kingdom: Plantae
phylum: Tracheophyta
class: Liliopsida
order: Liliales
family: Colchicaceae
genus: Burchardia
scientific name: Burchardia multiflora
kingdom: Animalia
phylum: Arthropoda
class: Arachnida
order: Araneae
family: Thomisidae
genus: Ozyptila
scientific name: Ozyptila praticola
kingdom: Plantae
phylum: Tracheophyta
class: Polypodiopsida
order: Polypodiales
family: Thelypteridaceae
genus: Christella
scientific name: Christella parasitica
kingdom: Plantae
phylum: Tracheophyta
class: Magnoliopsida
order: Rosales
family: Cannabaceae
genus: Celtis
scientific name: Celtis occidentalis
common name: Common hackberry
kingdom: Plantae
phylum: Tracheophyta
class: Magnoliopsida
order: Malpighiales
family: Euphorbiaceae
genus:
▬▬▬▬▬▬▬▬▬▬
YOUR OBJECTIVE:
Render every line of the material above as a numbered list, omitting any blank lines.

WRITTEN REPLY:
1. kingdom: Plantae
2. phylum: Tracheophyta
3. class: Liliopsida
4. order: Liliales
5. family: Colchicaceae
6. genus: Burchardia
7. scientific name: Burchardia multiflora
8. kingdom: Animalia
9. phylum: Arthropoda
10. class: Arachnida
11. order: Araneae
12. family: Thomisidae
13. genus: Ozyptila
14. scientific name: Ozyptila praticola
15. kingdom: Plantae
16. phylum: Tracheophyta
17. class: Polypodiopsida
18. order: Polypodiales
19. family: Thelypteridaceae
20. genus: Christella
21. scientific name: Christella parasitica
22. kingdom: Plantae
23. phylum: Tracheophyta
24. class: Magnoliopsida
25. order: Rosales
26. family: Cannabaceae
27. genus: Celtis
28. scientific name: Celtis occidentalis
29. common name: Common hackberry
30. kingdom: Plantae
31. phylum: Tracheophyta
32. class: Magnoliopsida
33. order: Malpighiales
34. family: Euphorbiaceae
35. genus:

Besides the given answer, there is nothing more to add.